** WHAT IS REQUIRED **
Working through the records below, count the lines that include "source". The reply is that number alone.

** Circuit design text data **
____________________

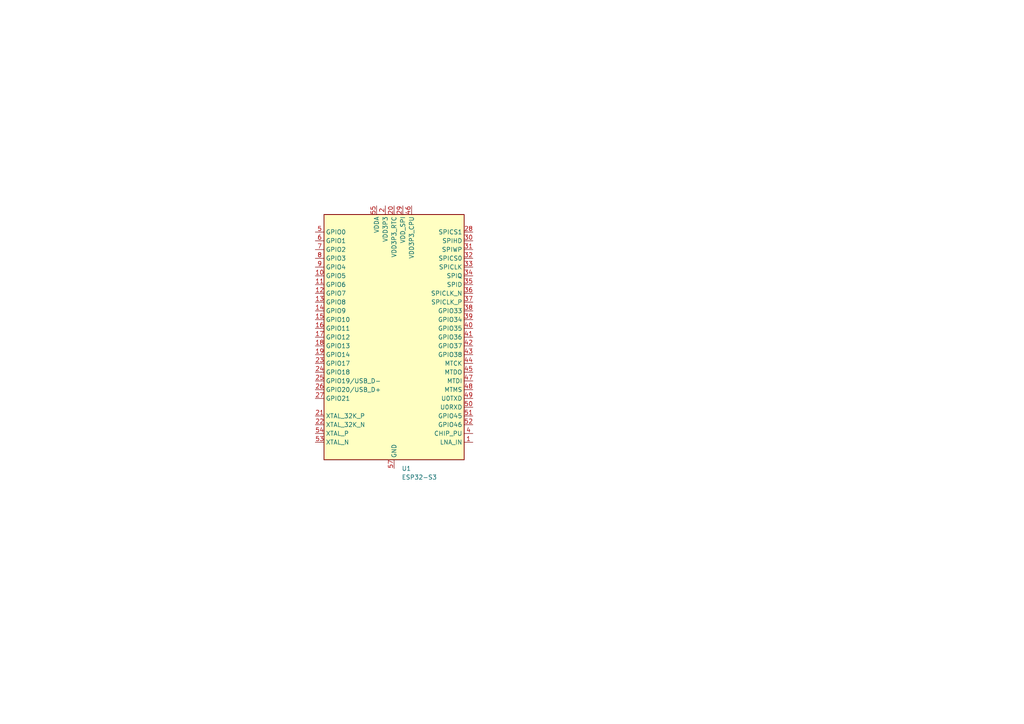
<source format=kicad_sch>
(kicad_sch
	(version 20231120)
	(generator "eeschema")
	(generator_version "8.0")
	(uuid "a65e0b03-23b4-4395-bee9-9ecc4d775906")
	(paper "A4")
	
	(symbol
		(lib_id "MCU_Espressif:ESP32-S3")
		(at 114.3 97.79 0)
		(unit 1)
		(exclude_from_sim no)
		(in_bom yes)
		(on_board yes)
		(dnp no)
		(fields_autoplaced yes)
		(uuid "e18df097-0429-410f-bdfe-89045d59e20a")
		(property "Reference" "U1"
			(at 116.4941 135.89 0)
			(effects
				(font
					(size 1.27 1.27)
				)
				(justify left)
			)
		)
		(property "Value" "ESP32-S3"
			(at 116.4941 138.43 0)
			(effects
				(font
					(size 1.27 1.27)
				)
				(justify left)
			)
		)
		(property "Footprint" "Package_DFN_QFN:QFN-56-1EP_7x7mm_P0.4mm_EP4x4mm"
			(at 114.3 146.05 0)
			(effects
				(font
					(size 1.27 1.27)
				)
				(hide yes)
			)
		)
		(property "Datasheet" "https://www.espressif.com/sites/default/files/documentation/esp32-s3_datasheet_en.pdf"
			(at 114.3 97.79 0)
			(effects
				(font
					(size 1.27 1.27)
				)
				(hide yes)
			)
		)
		(property "Description" "Microcontroller, Wi-Fi 802.11b/g/n, Bluetooth, 32bit"
			(at 114.3 97.79 0)
			(effects
				(font
					(size 1.27 1.27)
				)
				(hide yes)
			)
		)
		(pin "3"
			(uuid "ed58730a-4a79-45ef-962d-4a677c92ccc7")
		)
		(pin "30"
			(uuid "c010d8fc-eaad-477c-bc2a-8a5a67f3c59f")
		)
		(pin "19"
			(uuid "63ac03b2-4f9a-4e2f-a4f1-b25a979afa38")
		)
		(pin "10"
			(uuid "e765cbd7-cde2-4bc4-9585-aef091318e0f")
		)
		(pin "36"
			(uuid "c864c0d3-4cd3-4963-90e3-886bee9ac245")
		)
		(pin "26"
			(uuid "9c27f5fa-6b61-450c-b3bd-921eeac320c9")
		)
		(pin "27"
			(uuid "bac65986-20c1-4c3f-9183-d8ea2db106ae")
		)
		(pin "45"
			(uuid "b6560ade-88a0-463c-9a8e-ac2e0db18099")
		)
		(pin "22"
			(uuid "9986e9b1-d7a9-41c7-b8c7-1698b41928ca")
		)
		(pin "23"
			(uuid "48526493-432b-4634-9c86-0f90d616f082")
		)
		(pin "17"
			(uuid "8478fb30-a304-45ce-8620-796ae3a5ba12")
		)
		(pin "18"
			(uuid "2275bdd0-5c20-43f5-a52c-2cbbe810538c")
		)
		(pin "14"
			(uuid "81aecd00-0650-48a3-98e2-2c1c73a61aed")
		)
		(pin "13"
			(uuid "8d9ee864-dd6d-466a-bbcf-4c240bc56e35")
		)
		(pin "12"
			(uuid "15931c59-06a2-43dc-8fab-254270676c91")
		)
		(pin "33"
			(uuid "653ccae6-fbc3-4223-8238-46b5b79e04de")
		)
		(pin "34"
			(uuid "3a4cb82f-7827-4567-9858-94e64383340b")
		)
		(pin "35"
			(uuid "5ec1d88c-f3f9-4227-b371-9b6376271fd0")
		)
		(pin "15"
			(uuid "680c5b44-70d3-49f5-9e88-b9a65ff1c2de")
		)
		(pin "37"
			(uuid "cb0547f7-08d4-4167-8274-f43206c6279c")
		)
		(pin "38"
			(uuid "2a50a7ce-0fb7-4db2-a034-fe9b8d217417")
		)
		(pin "39"
			(uuid "9a3421fc-cb07-4cd0-b075-dc93baae31b3")
		)
		(pin "4"
			(uuid "bda98424-c6cd-4cd1-9485-d298a42448c2")
		)
		(pin "40"
			(uuid "778aa4c7-648f-4da7-b4b3-33009e0a4668")
		)
		(pin "41"
			(uuid "cc5be0c3-de10-44fb-ac12-0b316645f1cb")
		)
		(pin "42"
			(uuid "c98f3356-c2f8-4995-8927-e164547101f9")
		)
		(pin "16"
			(uuid "984baf59-762a-436f-beda-4611cddcb92c")
		)
		(pin "24"
			(uuid "d39ac053-50b3-416e-9768-e3b828f40141")
		)
		(pin "25"
			(uuid "78f6a172-faa1-42b9-96a2-0104ce0877a3")
		)
		(pin "43"
			(uuid "06827351-6a8c-4bd1-b9a4-1d03185701fb")
		)
		(pin "44"
			(uuid "ec15a431-dd9d-4ce5-b6d6-43b5967afea0")
		)
		(pin "46"
			(uuid "9c1e5077-b077-4224-9ba0-a9bdb201790a")
		)
		(pin "47"
			(uuid "379ebfdd-5512-4a08-a4a7-a4c35192c335")
		)
		(pin "48"
			(uuid "3aff0bde-1f43-4c9a-811a-2114f3c26884")
		)
		(pin "49"
			(uuid "1900eaa0-f7a4-414f-a29f-4b73a668d756")
		)
		(pin "5"
			(uuid "05ca554c-1013-4f81-92c0-307c91fb7486")
		)
		(pin "50"
			(uuid "721a83e2-a031-42e0-9a5c-dc9d8cad8ab5")
		)
		(pin "52"
			(uuid "cb561f26-97c1-4ee4-bdf9-de06db9fbccd")
		)
		(pin "53"
			(uuid "f7971846-6a42-4035-9b73-6abc47478225")
		)
		(pin "54"
			(uuid "b7796f7f-6cdb-40ee-bbcc-cf9b76851445")
		)
		(pin "55"
			(uuid "c5fed721-43c4-48bc-aa80-38b91538bacf")
		)
		(pin "57"
			(uuid "c471355d-d6d1-4215-879c-fa0580e22560")
		)
		(pin "6"
			(uuid "fc9bae33-444a-4d60-8d24-85cea8a71dda")
		)
		(pin "7"
			(uuid "3fcb37c7-b4a3-4ba0-b6f6-5f2ee5d46ecb")
		)
		(pin "8"
			(uuid "b1d165ad-a2ea-4bac-9e4a-ace975868e3f")
		)
		(pin "9"
			(uuid "7e79efbc-54be-41be-a4f4-c24d515283c2")
		)
		(pin "31"
			(uuid "66bbe632-42bf-4d44-80ba-67fc61d00429")
		)
		(pin "32"
			(uuid "924db1d3-1b9f-42ed-a21d-e285ecf768c4")
		)
		(pin "56"
			(uuid "0ad7f9be-a17a-4e0b-ac3c-22b1adf7f739")
		)
		(pin "1"
			(uuid "58a72c0d-c8fe-4e14-a725-5befdca084e2")
		)
		(pin "51"
			(uuid "5542a737-9c3e-411a-9669-b449fa037298")
		)
		(pin "11"
			(uuid "616c9126-8f2d-4d7c-8d27-8536a9cb681f")
		)
		(pin "20"
			(uuid "89adab4c-b2f3-4ed7-9f71-279325bf4627")
		)
		(pin "21"
			(uuid "83204933-3bbe-4a76-80ac-e18310b02643")
		)
		(pin "28"
			(uuid "fbe5aa87-8cc9-4bce-850c-2ac510a10882")
		)
		(pin "29"
			(uuid "66f0669c-81da-4722-8fc7-a5a8a3dc361b")
		)
		(pin "2"
			(uuid "173da7ca-3526-43c0-b1f6-588bd4ec9dbe")
		)
		(instances
			(project ""
				(path "/a65e0b03-23b4-4395-bee9-9ecc4d775906"
					(reference "U1")
					(unit 1)
				)
			)
		)
	)
	(sheet_instances
		(path "/"
			(page "1")
		)
	)
)

</source>
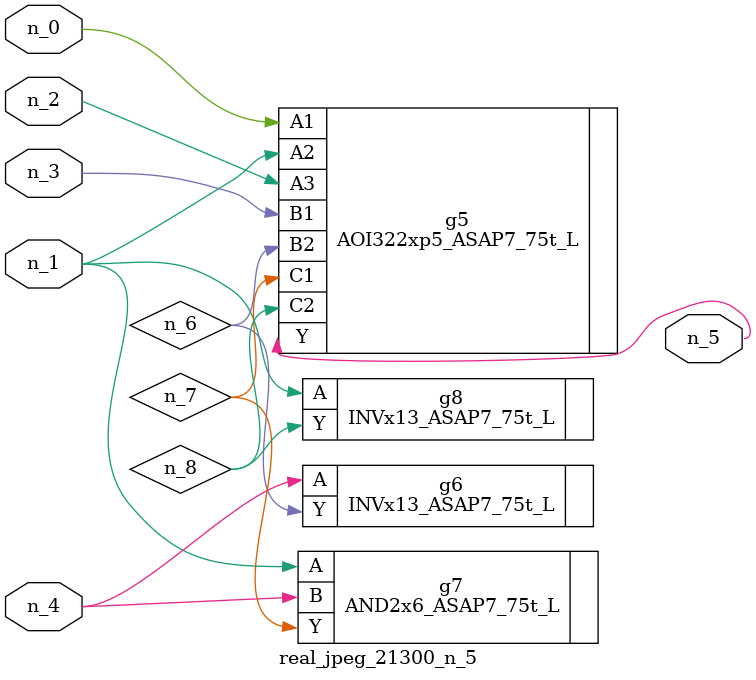
<source format=v>
module real_jpeg_21300_n_5 (n_4, n_0, n_1, n_2, n_3, n_5);

input n_4;
input n_0;
input n_1;
input n_2;
input n_3;

output n_5;

wire n_8;
wire n_6;
wire n_7;

AOI322xp5_ASAP7_75t_L g5 ( 
.A1(n_0),
.A2(n_1),
.A3(n_2),
.B1(n_3),
.B2(n_6),
.C1(n_7),
.C2(n_8),
.Y(n_5)
);

AND2x6_ASAP7_75t_L g7 ( 
.A(n_1),
.B(n_4),
.Y(n_7)
);

INVx13_ASAP7_75t_L g8 ( 
.A(n_1),
.Y(n_8)
);

INVx13_ASAP7_75t_L g6 ( 
.A(n_4),
.Y(n_6)
);


endmodule
</source>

____________________

** SOLVED EXERCISE **
4